Theater: Romeo & Juliet’s tragedy is timeless

Part of the free Shakespeare in the Park series

Jul 8, 2009 at 5:00 am
Theater: Romeo & Juliet’s tragedy is timeless
Photo by Nick Smith

(The Kentucky Shakespeare Festival presents “Romeo & Juliet.” Directed by Anthony Patton. Continues through July 12 at 8 p.m. in the C. Douglas Ramey Ampitheatre in Central Park. Free. More information at www.kyshakes.org.)

 

Romeo and Juliet, those star-crossed teenage lovers, are such a familiar pair, with contemporary counterparts ranging from Lou Reed songs to “High School Musical.” So familiar, in fact, that it can be difficult to drum up much enthusiasm for yet another production. But classics are classics because they endure, and Anthony Patton chose wisely for his first directing project as producing artistic director of the Kentucky Shakespeare Festival. Few sights are as exhilarating and frightening as teenagers in love, and Patton’s skillful casting and staging remind us how timeless tragedy is.

Set in the Restoration period, this production’s opulent brocades and stately villas highlight the world of privilege the Montagues and Capulets inhabited, as well as the treachery of ever-shifting social favor and standing. Family feuds were serious business, to be balanced carefully against the good graces of Prince Escalus (Sean Childress), so disgusted with the families’ public brawls he declared death the punishment for the next sword drawn. In this atmosphere of thin-skinned bravado, even small insults cut deeply, so when hot-blooded, dreamy Romeo (Michael Judson Pace) first meets sheltered, imaginative Juliet (Julane Havens), the sparks of their undeniable chemistry are rivaled only by the thunderous reveals of their respective last names.

Romeo and his carousing boys are a delight, devouring fair Verona with voracious appetites, leaving a trail of women and spilled wine in their wake. Long-suffering Benvolio (Michael Tolfo) tries to keep the fragile peace, but Mercutio (the delightful Johnny Kinnaird) keeps the wolf pack on their toes with his charismatic wit and playful physicality. His death, which hooks the story from romantic comedy to tragedy, is tragic in its own right — when Juliet’s cousin Tybalt (Brian Hinds) kills Mercutio, not only does Romeo’s grief twist him toward impulsive action, Verona’s light goes out. Then Romeo kills Tybalt and is banished, and all hell breaks loose.

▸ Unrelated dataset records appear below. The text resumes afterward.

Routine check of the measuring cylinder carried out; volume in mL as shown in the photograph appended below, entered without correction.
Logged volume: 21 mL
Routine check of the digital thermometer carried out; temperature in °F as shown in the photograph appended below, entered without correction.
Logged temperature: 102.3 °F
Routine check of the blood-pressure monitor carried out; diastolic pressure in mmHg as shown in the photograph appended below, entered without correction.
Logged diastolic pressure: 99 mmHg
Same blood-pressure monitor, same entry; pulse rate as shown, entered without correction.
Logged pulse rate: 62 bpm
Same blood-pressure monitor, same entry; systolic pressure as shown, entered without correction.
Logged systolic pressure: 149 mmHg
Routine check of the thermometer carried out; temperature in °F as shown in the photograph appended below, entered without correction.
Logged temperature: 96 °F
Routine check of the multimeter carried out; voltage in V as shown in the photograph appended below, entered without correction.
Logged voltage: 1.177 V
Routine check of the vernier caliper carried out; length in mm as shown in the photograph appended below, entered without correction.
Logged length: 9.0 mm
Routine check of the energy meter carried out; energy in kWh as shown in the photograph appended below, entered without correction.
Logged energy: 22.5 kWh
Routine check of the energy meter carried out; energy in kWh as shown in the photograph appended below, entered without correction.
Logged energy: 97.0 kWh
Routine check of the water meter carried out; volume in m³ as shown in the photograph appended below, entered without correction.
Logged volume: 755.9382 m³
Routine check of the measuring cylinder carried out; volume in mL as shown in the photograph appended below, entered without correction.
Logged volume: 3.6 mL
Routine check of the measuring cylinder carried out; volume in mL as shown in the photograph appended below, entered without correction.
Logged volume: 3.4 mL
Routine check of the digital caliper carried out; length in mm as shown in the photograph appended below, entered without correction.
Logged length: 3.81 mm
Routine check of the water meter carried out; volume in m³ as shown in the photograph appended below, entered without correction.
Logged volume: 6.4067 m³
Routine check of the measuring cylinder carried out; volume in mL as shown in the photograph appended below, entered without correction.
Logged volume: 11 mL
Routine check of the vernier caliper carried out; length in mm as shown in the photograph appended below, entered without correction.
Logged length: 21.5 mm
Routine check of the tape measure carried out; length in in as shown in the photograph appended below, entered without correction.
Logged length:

It’s easy to sit in our 21st century chairs and wonder why faking their own deaths sounded better than defying their families, but Juliet’s isolation is telling. While Romeo has his loyal gang of kinsmen who are willing to die for one another, Juliet faces a distant mother (Abi Van Andel) and a terrifying father (Dathan Hooper) with only her nurse as a friend and confidante. Tiffany LaVoie infuses the nurse, a character often played broadly, with rich layers of sentiment and sensitivity that play sadly off Juliet’s parents’ betrayal, but she is neither peer nor family.

What started as a romantic adventure turned deadly serious in a moment. It’s easy to imagine a love-sick 15-year-old, forced to choose between an arranged and technically invalid marriage to a totally lame civil servant and getting kicked out of the house in a time when women on their own had no chance of safety, choosing a wildly improbable and dangerous alternate course of action. True classics offer us fresh lessons with every telling, and this production of “Romeo & Juliet” reminds us, not so gently, that death isn’t so scary when you’re facing worse fates.